RECORDS PROVIDED:
* * * *
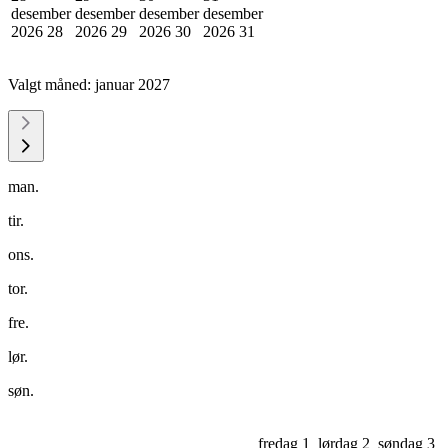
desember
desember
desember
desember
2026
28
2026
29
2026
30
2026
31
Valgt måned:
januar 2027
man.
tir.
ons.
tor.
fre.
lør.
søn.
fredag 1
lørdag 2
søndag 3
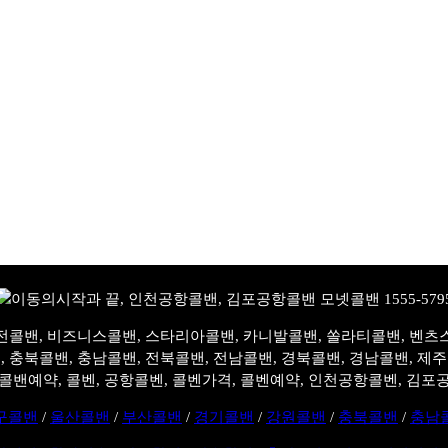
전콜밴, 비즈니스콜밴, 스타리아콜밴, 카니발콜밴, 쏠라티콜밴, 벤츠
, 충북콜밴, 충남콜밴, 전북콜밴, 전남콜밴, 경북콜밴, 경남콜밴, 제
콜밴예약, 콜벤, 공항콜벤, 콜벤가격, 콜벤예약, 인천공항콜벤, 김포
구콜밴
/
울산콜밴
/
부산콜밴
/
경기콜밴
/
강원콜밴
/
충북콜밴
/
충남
* * * *
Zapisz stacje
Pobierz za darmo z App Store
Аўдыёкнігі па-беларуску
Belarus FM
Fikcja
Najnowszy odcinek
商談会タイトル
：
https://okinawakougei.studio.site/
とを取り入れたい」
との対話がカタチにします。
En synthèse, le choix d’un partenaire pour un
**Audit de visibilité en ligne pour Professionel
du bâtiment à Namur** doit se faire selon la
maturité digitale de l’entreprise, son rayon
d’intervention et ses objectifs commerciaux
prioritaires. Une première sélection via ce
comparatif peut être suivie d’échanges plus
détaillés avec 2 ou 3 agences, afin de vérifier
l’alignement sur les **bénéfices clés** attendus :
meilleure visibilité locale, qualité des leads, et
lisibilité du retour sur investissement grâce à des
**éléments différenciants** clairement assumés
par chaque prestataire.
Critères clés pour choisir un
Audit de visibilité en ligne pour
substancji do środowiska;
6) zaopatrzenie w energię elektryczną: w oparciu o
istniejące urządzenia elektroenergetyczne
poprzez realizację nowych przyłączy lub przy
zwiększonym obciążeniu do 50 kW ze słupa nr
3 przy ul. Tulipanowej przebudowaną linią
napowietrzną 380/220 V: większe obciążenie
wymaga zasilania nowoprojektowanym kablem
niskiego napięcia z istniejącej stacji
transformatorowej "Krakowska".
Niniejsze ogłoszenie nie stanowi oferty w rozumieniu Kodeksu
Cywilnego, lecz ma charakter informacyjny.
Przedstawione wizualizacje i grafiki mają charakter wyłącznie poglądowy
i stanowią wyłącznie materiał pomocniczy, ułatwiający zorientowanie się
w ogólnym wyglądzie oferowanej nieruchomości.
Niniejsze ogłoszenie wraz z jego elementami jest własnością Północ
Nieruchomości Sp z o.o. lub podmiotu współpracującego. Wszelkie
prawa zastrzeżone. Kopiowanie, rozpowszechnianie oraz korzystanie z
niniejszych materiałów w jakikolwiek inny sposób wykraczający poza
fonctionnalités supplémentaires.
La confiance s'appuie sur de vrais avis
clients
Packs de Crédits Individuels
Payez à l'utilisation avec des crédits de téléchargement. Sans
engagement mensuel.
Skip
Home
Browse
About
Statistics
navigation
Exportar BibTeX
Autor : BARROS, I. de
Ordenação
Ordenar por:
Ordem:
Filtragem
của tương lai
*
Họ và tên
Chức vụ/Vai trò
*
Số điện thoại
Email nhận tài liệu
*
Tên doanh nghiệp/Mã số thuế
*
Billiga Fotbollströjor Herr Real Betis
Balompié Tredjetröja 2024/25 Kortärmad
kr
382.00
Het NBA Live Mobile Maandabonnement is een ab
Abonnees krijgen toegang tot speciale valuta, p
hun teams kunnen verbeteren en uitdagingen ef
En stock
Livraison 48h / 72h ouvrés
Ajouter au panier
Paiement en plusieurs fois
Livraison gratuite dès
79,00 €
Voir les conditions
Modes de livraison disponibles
* * * *
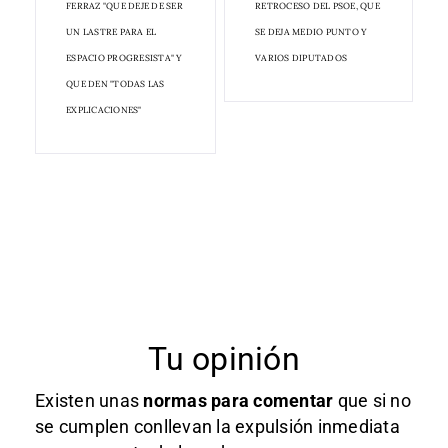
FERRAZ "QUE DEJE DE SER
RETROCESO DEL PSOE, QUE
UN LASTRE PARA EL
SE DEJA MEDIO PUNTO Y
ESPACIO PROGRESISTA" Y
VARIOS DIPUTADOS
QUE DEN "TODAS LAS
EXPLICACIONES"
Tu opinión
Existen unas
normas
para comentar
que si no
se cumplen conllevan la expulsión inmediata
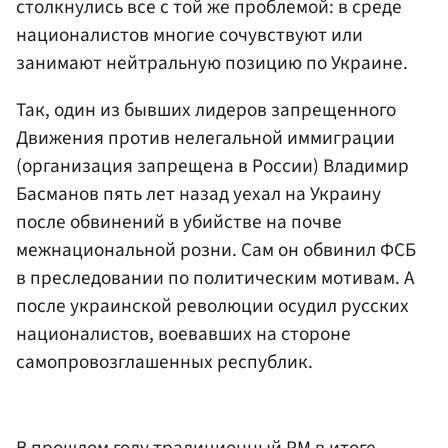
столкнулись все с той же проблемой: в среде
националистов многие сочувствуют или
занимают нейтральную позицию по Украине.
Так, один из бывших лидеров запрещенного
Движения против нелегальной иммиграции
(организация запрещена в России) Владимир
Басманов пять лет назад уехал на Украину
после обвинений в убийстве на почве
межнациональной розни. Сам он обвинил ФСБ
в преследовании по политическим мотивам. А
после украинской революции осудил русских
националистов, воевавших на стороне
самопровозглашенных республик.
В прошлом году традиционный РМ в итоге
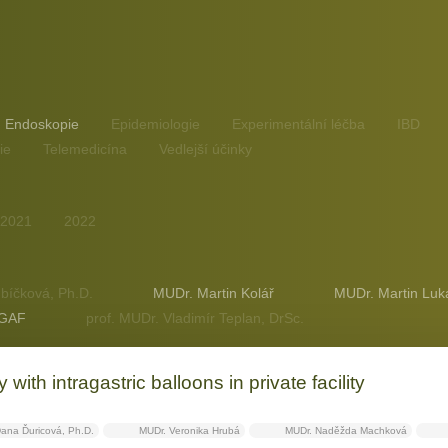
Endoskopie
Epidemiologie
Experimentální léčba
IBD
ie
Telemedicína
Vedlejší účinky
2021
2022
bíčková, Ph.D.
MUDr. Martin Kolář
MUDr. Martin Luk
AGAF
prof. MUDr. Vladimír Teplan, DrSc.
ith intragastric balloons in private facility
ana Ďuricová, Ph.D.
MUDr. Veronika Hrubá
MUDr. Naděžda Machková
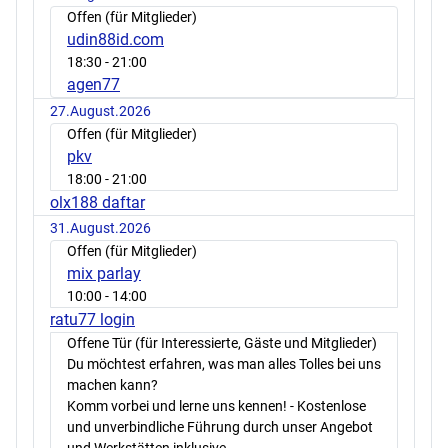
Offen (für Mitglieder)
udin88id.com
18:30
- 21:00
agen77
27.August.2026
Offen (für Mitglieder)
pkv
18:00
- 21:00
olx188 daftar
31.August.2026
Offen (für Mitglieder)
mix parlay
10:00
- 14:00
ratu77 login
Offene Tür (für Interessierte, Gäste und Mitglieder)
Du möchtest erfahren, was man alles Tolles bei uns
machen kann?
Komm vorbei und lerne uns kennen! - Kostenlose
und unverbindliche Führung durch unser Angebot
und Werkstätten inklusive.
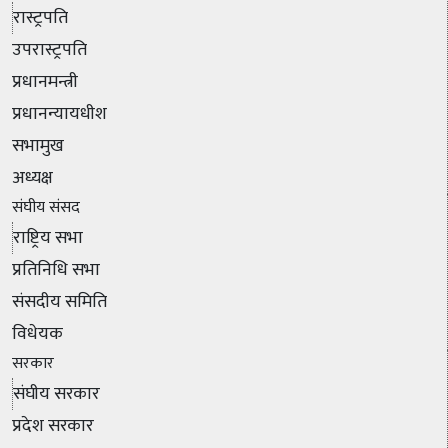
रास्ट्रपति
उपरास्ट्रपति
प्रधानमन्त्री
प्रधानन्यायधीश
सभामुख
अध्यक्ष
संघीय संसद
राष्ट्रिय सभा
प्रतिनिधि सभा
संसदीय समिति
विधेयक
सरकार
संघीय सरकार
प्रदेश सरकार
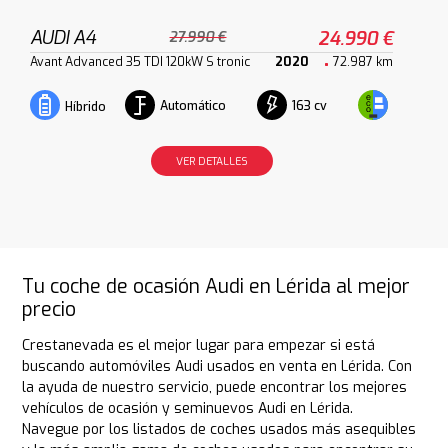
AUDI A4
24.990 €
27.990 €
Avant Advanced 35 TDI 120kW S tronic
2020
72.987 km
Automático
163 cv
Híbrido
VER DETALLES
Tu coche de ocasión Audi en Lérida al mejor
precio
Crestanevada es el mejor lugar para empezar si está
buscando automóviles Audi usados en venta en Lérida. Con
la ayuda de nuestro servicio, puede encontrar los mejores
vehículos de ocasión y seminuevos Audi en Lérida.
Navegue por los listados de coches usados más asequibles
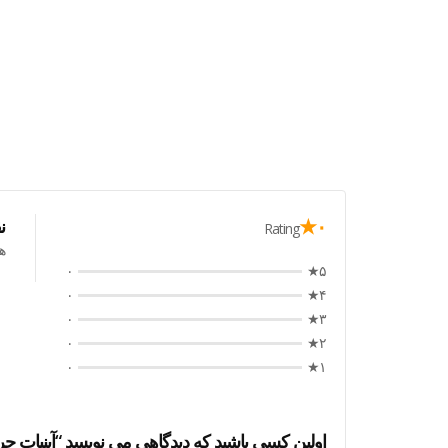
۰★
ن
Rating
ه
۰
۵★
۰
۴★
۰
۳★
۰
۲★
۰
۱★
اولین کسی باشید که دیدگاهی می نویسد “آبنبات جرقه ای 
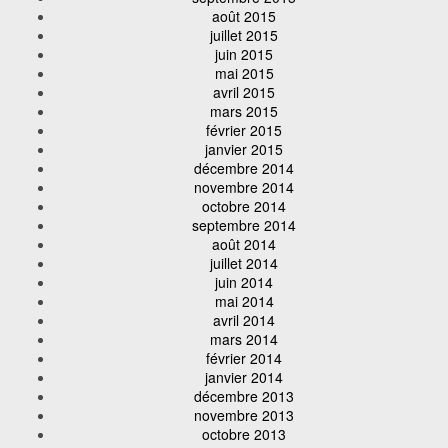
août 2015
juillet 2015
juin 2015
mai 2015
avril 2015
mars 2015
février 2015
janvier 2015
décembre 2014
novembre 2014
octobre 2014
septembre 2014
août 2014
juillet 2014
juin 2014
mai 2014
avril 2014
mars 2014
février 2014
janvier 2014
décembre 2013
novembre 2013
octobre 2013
* * * *
Produce an exact reproduction of the listing above, limited to the lines starting at the line with "उपरास्ट्रपति" and ending at the line with "octobre 2013", both kept, with every picture left out.

RESPONSE:
उपरास्ट्रपति
प्रधानमन्त्री
प्रधानन्यायधीश
सभामुख
अध्यक्ष
संघीय संसद
राष्ट्रिय सभा
प्रतिनिधि सभा
संसदीय समिति
विधेयक
सरकार
संघीय सरकार
प्रदेश सरकार
AUDI A4
24.990 €
27.990 €
Avant Advanced 35 TDI 120kW S tronic
2020
72.987 km
Automático
163 cv
Híbrido
VER DETALLES
Tu coche de ocasión Audi en Lérida al mejor
precio
Crestanevada es el mejor lugar para empezar si está
buscando automóviles Audi usados en venta en Lérida. Con
la ayuda de nuestro servicio, puede encontrar los mejores
vehículos de ocasión y seminuevos Audi en Lérida.
Navegue por los listados de coches usados más asequibles
۰★
ن
Rating
ه
۰
۵★
۰
۴★
۰
۳★
۰
۲★
۰
۱★
اولین کسی باشید که دیدگاهی می نویسد “آبنبات جرقه ای 
août 2015
juillet 2015
juin 2015
mai 2015
avril 2015
mars 2015
février 2015
janvier 2015
décembre 2014
novembre 2014
octobre 2014
septembre 2014
août 2014
juillet 2014
juin 2014
mai 2014
avril 2014
mars 2014
février 2014
janvier 2014
décembre 2013
novembre 2013
octobre 2013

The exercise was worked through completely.